Their diverse skill sets — and the fact that there are three of them — allows them to create inclusive fitness programs that have “something for everybody,” said Ahmad.
“We have the ability to make sure each one of us is showing something that most, if not everybody, in the class can relate to,” he added. “We recently did a private event; there were around 2,000 people on the stream, between 12 and 80 years old. The goal was to make sure everybody had something they could do. So we had modifications, chair exercises and progressions to ensure that everybody felt comfortable and we met them where they were.”
Rolling with the punches
While gyms were especially hard hit by the pandemic, Triyo Fitness used it as motivation to launch new programs and expand their business. They all transitioned to virtual one-on-one training and group fitness classes on Zoom, which allowed them to reach a new audience outside of Philadelphia.
“I have a client that lives in California, but now we train together because of Zoom, which is super cool. I never would’ve met her if it wasn’t for the pandemic,” said Khalil.
This led to a shift in priorities. “We really embraced remote training; we can connect with anybody anywhere, and that’s what we want to continue to do,” said Malik. So they pressed pause on their goal to open up brick and mortar locations, and instead focused their efforts on developing an app.
“A lot of people want to be able to connect more online because of the pandemic, so it’s opened up a new avenue for us,” said Malik. “That’s the next thing: growing the community, being able to connect with people everywhere — creating a space where fitness is social, fitness is fun; that makes it more enjoyable to work out.”
‘We’re not just trainers’
“Anyone can show you how to do a bicep curl, but we also want to show you how to have fun and maybe we turn that bicep curl into a cool dance video and then in the next post we tell you how you can be anti-racist with your friends who are experiencing Asian hate,” said Khalil. “These things set us apart because we’re not just trainers.
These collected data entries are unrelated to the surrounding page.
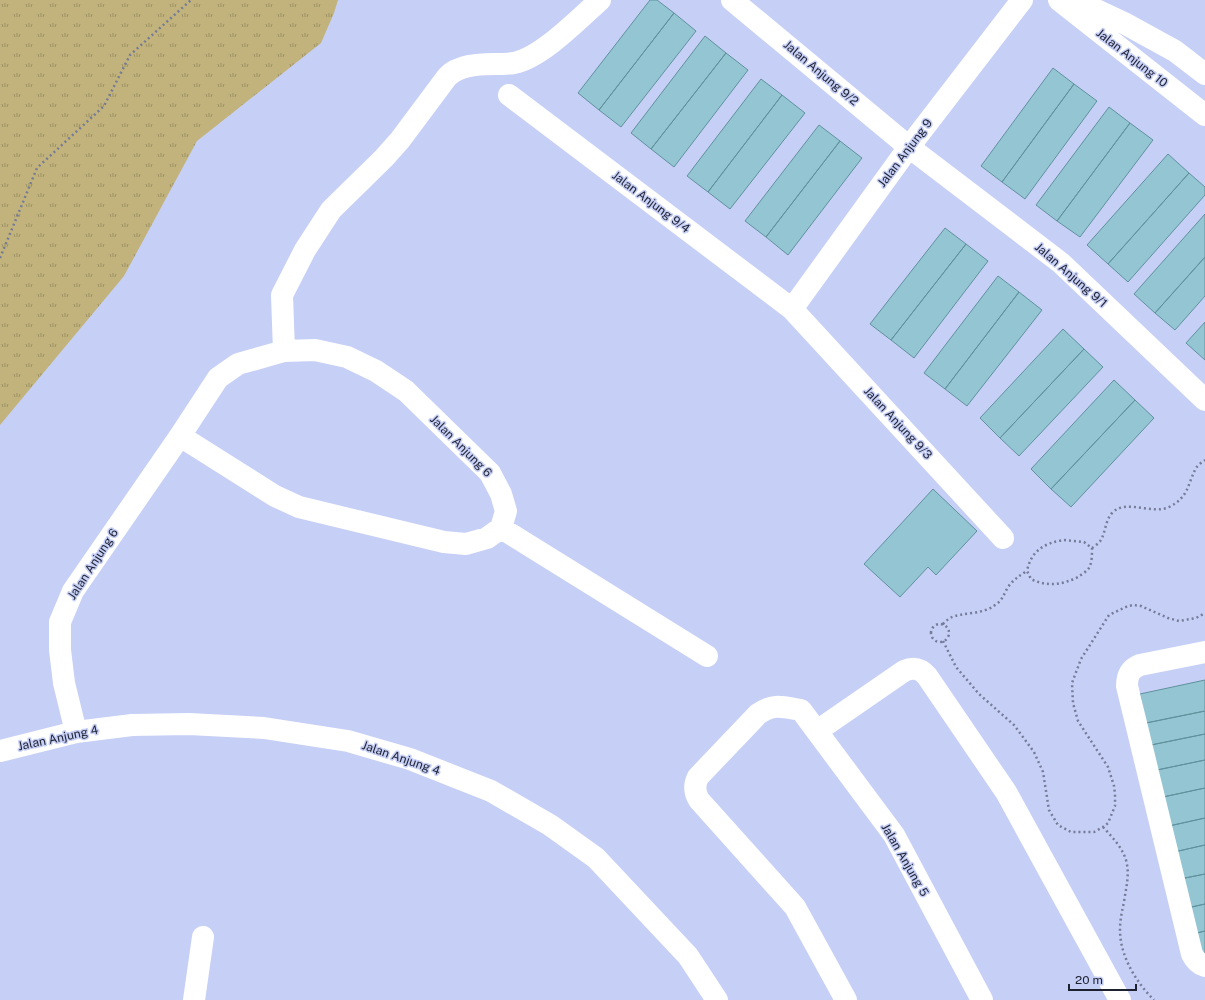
<svg xmlns="http://www.w3.org/2000/svg" width="1205" height="1000" viewBox="0 0 1205 1000" font-family="'Public Sans',sans-serif">
<style>
.grass{fill:url(#grass-tufts)}
.building{fill:#93c5d2;stroke:#60919d}
.lines{fill:none;stroke-linecap:round;stroke-linejoin:round}
.path{stroke:#767c98;stroke-width:2.5;stroke-dasharray:2 3;stroke-linecap:butt}
.minor{stroke:#fff;stroke-width:22}
.labels{text-anchor:middle;dominant-baseline:central;stroke-width:3;stroke-linejoin:round;paint-order:stroke}
.street-label{font-size:12px;fill:#1e2130;stroke:#c6cff6}
</style>
<defs>
<pattern id="grass-tufts" width="24" height="20" patternUnits="userSpaceOnUse"><rect width="24" height="20" fill="#c1b37b"/><path d="M3 7l-1-3M5 7V3M7 7l1-3M15 17l-1-3M17 17v-4M19 17l1-3" fill="none" stroke="#9c9165"/></pattern>
</defs>
<rect width="100%" height="100%" fill="#c6cff6"/>
<path class="grass" d="M0,0H338L334,13L321,43L197,141L124,276L0,425Z"/>
<path class="building" d="M650,0H657L674,13L599,110L578,93Z
M674,13L696,31L621,127L599,110Z
M705,36L726,53L651,149L631,133Z
M726,53L748,70L674,167L651,149Z
M1053,68L1074,84L1002,182L981,166Z
M761,79L782,95L708,192L687,176Z
M1074,84L1097,101L1025,199L1002,182Z
M782,95L805,113L730,209L708,192Z
M1109,107L1130,123L1057,221L1036,205Z
M1130,123L1153,140L1080,237L1057,221Z
M819,125L840,141L766,237L745,221Z
M840,141L862,158L788,255L766,237Z
M1168,154L1189,173L1108,264L1087,245Z
M1189,173L1205,187V195L1128,282L1108,264Z
M1205,214V257L1155,313L1134,294Z
M945,228L966,244L891,340L870,324Z
M966,244L988,261L914,358L891,340Z
M1205,257V296L1175,330L1155,313Z
M998,276L1019,292L945,389L924,373Z
M1019,292L1042,310L967,406L945,389Z
M1205,322V360L1186,343Z
M1063,329L1084,349L1000,438L980,418Z
M1084,349L1103,367L1019,456L1000,438Z
M1114,380L1135,400L1051,489L1031,469Z
M1135,400L1154,418L1071,507L1051,489Z
M933,489L977,531L936,575L928,567L900,597L864,564Z
M1205,680V711L1146,723L1140,694Z
M1205,711V734L1151,745L1146,723Z
M1205,734V760L1157,770L1151,745Z
M1205,760V788L1163,797L1157,770Z
M1205,788V818L1169,826L1163,797Z
M1205,818V845L1174,852L1169,826Z
M1205,845V874L1180,879L1174,852Z
M1205,874V904L1187,908L1180,879Z
M1205,904V931L1193,934L1187,908Z
M1205,931V959L1193,934Z"/>
<g class="lines">
<path class="path" d="M0,258L37,168L104,106L130,55L191,0
M1064,540L1084,542L1092,548C1092,554 1092,561 1090,566C1088,571 1082,574 1078,577C1062,585 1047,587 1031,579L1027,571C1031,551 1044,543 1064,540Z
M1092,548C1095,546 1099,543 1101,540C1106,531 1105,520 1113,512C1127,499 1152,515 1169,507C1189,497 1187,485 1196,468C1198,465 1202,462 1205,460
M931 633a9 9 0 1 1 18 0a9 9 0 1 1-18 0Z
M943,624C945,622 947,620 950,618C961,612 983,615 995,605C1002,601 1004,594 1008,587C1013,580 1019,576 1027,571
M943,641L956,667L979,694L1014,725L1034,752L1043,772L1049,810L1058,825L1071,832H1094L1103,827L1108,823L1115,806V794L1114,786L1108,767L1078,721L1073,703L1072,683L1081,659L1109,615L1128,606L1134,605L1141,606L1168,618L1179,621L1196,618L1205,613
M1103,827C1112,837 1122,847 1126,860C1130,875 1126,887 1124,902C1122,911 1120,920 1120,930C1120,956 1136,982 1154,1000"/>
<path class="minor" d="M732,0L909,147L1061,263L1205,400
M1059,0L1205,115
M1075,0L1124,23L1175,51L1205,74
M509,95L792,309L1003,538
M792,309L909,147L1022,0
M284,351L282,295L305,250L331,210L384,158L400,140L447,77C463,60 493,66 514,63C541,58 579,19 600,0
M501,528L707,656
M1205,652L1140,665C1130,669 1127,675 1127,686L1192,954C1195,960 1198,964 1205,966
M817,731L904,671C913,667 920,668 927,676L1006,792L1120,1000
M76,732L64,683L60,650V622L73,591L180,436L218,378L238,364L284,351L315,350L347,357L376,371L406,391L490,473L501,494L506,511L501,528L487,538L466,544L444,542L299,507L275,496L180,436
M0,751L76,732L132,725L189,724L264,728L348,741L410,759L491,791L550,825L596,858L688,956L717,1000
M194,1000L203,937
M846,1000L795,907L699,800C694,792 694,785 698,777L758,714C774,703 783,707 801,710L894,835L982,1000"/>
</g>
<g class="labels">
<g class="street-label">
<text transform="translate(1132 58) rotate(38)">Jalan Anjung 10</text>
<text transform="translate(821 73) rotate(40)">Jalan Anjung 9/2</text>
<text transform="translate(905 153) rotate(-53)">Jalan Anjung 9</text>
<text transform="translate(651 202) rotate(37)">Jalan Anjung 9/4</text>
<text transform="translate(1071 275) rotate(41)">Jalan Anjung 9/1</text>
<text transform="translate(898 423) rotate(47)">Jalan Anjung 9/3</text>
<text transform="translate(461 446) rotate(45)">Jalan Anjung 6</text>
<text transform="translate(93 564) rotate(-57)">Jalan Anjung 6</text>
<text transform="translate(58 738) rotate(-12)">Jalan Anjung 4</text>
<text transform="translate(401 758) rotate(19)">Jalan Anjung 4</text>
<text transform="translate(905 860) rotate(60)">Jalan Anjung 5</text>
</g>
</g>
<path d="M1069 984v6h67v-6" fill="none" stroke="#1e2130" stroke-width="2"/>
<text x="1075" y="984" font-size="12" fill="#1e2130" stroke="#c6cff6" stroke-width="3" paint-order="stroke">20 m</text>
</svg>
I think that’s part of the reason people are drawn to us because they are getting a look into what we are beyond working out.”
A big piece of who they are is advocates for social change. When social unrest peaked this summer, the brothers used their platform to educate and to support causes they felt passionate about, like the Black Lives Matter movement.
They hosted Zoom workouts as fundraisers for different causes. “We were able to make a serious impact,” said Khalil. “That was huge in terms of talking action. Education is good, but we were able to then take people who we just educated and wanted to do something about it and help them do something about it by doing this sweat for a good cause.”
These personal values also informed their business decisions. “We decided to start really picking and choosing what brands we were going to work with and making sure every single collaboration had some sort of positive social impact,” said Ahmad. “By defining those goals, it gave us the confidence to say ‘these are our standards, if these aren’t the values you’re aligned with, this isn’t a collaboration that’s for us.’ It helped us really define our image and how we want to be seen, and also helped us make that positive impact.”
A 12-minute cardio workout
Want a little taste of what Triyo Fitness has to offer? Get your heart rate up with this sample workout from their new bodyweight program, “Be Anywhere, Be Greater” — no equipment necessary.
- Heisman shuffle
- Squat & twist
- Steam engine toe touch
This circuit is meant to improve your balance and agility. Complete 45 seconds of work followed by 15 seconds of rest for each exercise. Run through all four exercises in a circuit format and complete a total of three rounds. Modify exercises to your skill level and have fun with it!